For every converter, except the Excel and Html converters, you can set how you would like to handle tables. For more information, see the setting Tables in the summary table of converter settings.

Color quality.

For the PDF converters you can set the color quality. The default is R2ID_PDFCOLORQUALITY_MIN for every PDF converter. For more information, see the setting ColorQuality in the summary table of converter settings.

MRC use.

For PDF converters you can set the MRC type. The default is: R2ID_PDFMRC_NO for every PDF converter. For more information, see the setting UseMRC in the summary table of converter settings.

Compatibility.

For the PDF converters you can set this compatibility value. For more information, see the setting Compatibility in the summary table of converter settings.

PDFSecurity type.

For PDF converters you can set the security type. For more information, see the setting PDFSecurity.Type in the summary table of converter settings.

Signature type.

For the PDF converters you can set the signature type. The default is: R2ID_SIGTYPENONE for every PDF converter. For more information, see the setting Signature.SignatureType in the summary table of converter settings.

Index Page.

You can switch on the Index Page generation in simple or 'InFrame' mode using HTML output converters. If it is switched on, an index page is generated with links to the recognized and converted pages. In this case, you can change the text of the navigation links by changing NavNextText, NavPrevText or NavTOCText. For more information, see the setting IndexPage in the summary table of converter settings.


Function Documentation

RECERR RECAPIPLS RecGetFirstOutputFormat ( LPTSTR  pFormatname,
int  len 
)

Start the enumeration of the output formats.

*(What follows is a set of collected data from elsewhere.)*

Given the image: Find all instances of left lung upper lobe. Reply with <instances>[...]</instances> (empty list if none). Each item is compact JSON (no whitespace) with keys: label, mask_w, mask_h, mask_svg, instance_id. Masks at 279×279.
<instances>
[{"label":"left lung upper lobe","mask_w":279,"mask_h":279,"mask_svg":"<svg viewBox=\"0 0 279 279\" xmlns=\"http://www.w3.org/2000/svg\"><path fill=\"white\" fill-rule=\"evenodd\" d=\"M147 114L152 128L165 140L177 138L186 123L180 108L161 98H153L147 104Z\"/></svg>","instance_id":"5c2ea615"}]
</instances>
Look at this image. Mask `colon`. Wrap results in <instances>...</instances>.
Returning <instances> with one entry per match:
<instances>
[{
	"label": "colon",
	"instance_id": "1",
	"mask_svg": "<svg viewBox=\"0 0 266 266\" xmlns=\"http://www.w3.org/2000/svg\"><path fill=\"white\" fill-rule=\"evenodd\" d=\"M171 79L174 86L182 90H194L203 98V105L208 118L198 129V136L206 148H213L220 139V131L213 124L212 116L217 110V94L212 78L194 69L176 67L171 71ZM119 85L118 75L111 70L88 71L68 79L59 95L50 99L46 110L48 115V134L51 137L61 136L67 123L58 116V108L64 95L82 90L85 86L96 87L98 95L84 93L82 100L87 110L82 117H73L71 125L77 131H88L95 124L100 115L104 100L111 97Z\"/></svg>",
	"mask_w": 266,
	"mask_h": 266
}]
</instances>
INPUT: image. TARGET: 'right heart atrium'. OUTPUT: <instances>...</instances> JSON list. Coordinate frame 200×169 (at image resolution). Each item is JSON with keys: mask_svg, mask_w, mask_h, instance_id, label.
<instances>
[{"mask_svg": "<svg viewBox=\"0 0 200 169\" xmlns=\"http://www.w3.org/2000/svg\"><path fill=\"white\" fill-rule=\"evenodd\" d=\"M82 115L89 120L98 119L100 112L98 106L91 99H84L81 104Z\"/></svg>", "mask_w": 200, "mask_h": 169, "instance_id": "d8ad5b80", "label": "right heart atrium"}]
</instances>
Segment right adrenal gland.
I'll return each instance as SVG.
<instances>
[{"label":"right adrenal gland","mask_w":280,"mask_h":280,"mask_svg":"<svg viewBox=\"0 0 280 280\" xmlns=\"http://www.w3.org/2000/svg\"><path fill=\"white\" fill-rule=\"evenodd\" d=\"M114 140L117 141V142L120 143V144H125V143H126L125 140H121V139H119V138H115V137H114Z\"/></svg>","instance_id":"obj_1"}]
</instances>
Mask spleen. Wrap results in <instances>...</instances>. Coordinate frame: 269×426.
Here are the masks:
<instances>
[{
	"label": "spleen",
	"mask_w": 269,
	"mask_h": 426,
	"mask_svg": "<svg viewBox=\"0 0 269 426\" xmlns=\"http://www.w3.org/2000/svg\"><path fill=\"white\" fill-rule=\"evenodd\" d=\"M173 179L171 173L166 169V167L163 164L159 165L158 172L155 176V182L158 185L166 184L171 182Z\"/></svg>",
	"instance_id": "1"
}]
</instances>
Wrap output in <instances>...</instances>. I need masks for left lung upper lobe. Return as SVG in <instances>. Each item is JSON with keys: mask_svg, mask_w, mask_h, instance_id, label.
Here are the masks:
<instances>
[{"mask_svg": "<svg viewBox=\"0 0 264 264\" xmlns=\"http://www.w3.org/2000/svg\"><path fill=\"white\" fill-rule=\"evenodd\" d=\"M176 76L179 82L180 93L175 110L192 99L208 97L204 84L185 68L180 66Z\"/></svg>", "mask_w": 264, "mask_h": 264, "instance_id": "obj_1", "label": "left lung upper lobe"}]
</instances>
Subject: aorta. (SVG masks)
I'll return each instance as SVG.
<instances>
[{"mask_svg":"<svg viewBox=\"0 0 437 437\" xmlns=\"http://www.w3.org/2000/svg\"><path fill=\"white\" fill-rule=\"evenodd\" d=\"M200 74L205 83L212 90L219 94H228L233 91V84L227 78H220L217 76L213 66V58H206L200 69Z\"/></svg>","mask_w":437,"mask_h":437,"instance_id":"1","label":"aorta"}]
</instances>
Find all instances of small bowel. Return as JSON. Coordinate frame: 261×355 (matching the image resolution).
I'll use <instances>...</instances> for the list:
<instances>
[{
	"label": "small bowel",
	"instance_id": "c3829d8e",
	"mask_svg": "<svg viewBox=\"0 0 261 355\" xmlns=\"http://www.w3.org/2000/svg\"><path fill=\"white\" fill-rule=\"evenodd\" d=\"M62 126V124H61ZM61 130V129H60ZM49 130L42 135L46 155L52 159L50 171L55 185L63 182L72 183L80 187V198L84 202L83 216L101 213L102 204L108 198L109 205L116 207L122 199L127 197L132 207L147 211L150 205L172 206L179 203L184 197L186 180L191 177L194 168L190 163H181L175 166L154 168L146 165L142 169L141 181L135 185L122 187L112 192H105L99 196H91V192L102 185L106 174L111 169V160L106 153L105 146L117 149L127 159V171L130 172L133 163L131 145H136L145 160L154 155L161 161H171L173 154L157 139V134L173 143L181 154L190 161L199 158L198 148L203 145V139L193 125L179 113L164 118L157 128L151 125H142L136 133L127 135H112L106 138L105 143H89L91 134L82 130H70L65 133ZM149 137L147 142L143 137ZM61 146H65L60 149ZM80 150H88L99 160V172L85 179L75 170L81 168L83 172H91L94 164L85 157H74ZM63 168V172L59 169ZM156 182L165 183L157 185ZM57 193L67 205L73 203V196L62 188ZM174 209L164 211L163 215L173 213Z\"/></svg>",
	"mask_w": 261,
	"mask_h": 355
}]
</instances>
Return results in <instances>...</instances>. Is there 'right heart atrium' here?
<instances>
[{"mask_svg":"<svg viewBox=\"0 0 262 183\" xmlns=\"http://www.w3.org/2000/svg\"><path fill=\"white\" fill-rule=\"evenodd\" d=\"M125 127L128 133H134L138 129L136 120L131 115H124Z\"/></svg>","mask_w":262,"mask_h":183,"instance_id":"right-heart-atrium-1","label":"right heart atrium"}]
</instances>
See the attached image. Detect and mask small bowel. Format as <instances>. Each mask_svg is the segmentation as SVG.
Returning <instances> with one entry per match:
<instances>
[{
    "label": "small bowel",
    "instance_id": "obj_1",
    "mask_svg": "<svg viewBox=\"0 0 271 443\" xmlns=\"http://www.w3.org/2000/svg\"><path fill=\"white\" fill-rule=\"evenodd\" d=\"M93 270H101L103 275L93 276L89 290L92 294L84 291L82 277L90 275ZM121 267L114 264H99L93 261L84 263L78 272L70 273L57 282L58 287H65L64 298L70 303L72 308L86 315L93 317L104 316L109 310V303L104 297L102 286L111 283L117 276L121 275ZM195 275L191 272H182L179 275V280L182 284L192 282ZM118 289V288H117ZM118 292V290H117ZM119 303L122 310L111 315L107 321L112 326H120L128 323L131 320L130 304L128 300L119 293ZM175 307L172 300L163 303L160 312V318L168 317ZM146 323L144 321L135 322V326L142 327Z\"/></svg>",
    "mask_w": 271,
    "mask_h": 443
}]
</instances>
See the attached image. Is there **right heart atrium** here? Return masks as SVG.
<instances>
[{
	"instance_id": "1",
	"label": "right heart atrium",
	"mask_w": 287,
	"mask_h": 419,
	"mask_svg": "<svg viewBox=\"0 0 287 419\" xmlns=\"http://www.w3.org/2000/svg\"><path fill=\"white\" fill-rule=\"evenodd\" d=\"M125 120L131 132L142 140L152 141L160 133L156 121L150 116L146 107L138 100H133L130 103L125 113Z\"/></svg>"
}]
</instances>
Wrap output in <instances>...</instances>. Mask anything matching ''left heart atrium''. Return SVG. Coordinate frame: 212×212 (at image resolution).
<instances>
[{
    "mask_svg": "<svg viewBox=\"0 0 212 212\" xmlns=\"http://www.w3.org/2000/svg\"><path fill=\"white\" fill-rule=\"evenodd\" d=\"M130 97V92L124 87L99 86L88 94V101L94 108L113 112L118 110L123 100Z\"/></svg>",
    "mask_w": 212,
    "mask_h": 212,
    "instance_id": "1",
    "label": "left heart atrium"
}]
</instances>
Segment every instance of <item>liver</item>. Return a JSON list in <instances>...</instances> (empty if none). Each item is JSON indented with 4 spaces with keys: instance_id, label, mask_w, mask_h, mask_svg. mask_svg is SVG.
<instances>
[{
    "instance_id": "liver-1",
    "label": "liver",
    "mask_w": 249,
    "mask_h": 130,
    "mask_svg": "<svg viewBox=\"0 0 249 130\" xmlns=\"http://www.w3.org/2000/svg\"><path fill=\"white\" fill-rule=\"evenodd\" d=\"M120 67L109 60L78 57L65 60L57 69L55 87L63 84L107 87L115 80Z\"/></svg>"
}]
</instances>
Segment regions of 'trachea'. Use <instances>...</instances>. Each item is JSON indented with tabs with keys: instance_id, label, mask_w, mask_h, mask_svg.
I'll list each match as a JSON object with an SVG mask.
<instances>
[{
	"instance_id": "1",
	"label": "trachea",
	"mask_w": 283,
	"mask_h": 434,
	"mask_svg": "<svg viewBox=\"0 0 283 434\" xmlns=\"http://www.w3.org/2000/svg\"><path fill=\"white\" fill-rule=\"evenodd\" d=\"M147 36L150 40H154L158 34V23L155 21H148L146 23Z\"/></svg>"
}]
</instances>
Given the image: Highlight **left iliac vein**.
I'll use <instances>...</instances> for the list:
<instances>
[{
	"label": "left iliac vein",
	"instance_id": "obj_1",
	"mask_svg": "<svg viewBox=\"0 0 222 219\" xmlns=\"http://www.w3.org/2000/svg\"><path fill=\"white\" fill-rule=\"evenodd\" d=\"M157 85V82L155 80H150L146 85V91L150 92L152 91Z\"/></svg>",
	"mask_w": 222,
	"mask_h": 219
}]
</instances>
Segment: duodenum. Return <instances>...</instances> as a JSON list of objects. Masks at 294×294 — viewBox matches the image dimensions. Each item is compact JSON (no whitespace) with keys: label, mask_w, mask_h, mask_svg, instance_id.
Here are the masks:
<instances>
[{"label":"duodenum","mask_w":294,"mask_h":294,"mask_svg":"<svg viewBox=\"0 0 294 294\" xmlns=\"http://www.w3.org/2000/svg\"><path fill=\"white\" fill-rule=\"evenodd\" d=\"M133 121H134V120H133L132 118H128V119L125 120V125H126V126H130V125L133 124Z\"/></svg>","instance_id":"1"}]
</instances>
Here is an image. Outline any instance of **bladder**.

This starts the enumeration of the document output formats in the current thread.

Parameters:
[out]pFormatnameBuffer containing the converter name.
[in]lenLength of the buffer.
Return values:
RECERR
Note:
RecAPIPlus level of CSDK is supported on: Windows, Linux, Embedded Linux, Mac OS X. However not all the output formats are supported on all these platforms. See details.
The specification of this function in C# is:
    RECERR RecGetFirstOutputFormat(StringBuilder formatName);
    // or
    RECERR RecGetFirstOutputFormat(out string formatName);
There is a non-enumerating function replacing RecGetFirstOutputFormat and RecGetNextOutputFormat in C#:
 RECERR RecGetAllOutputFormats(out string[] formatnames); 
RECERR RECAPIPLS RecGetNextOutputFormat ( LPTSTR  pFormatname,
int  len 
)

Continue the enumeration of the output formats.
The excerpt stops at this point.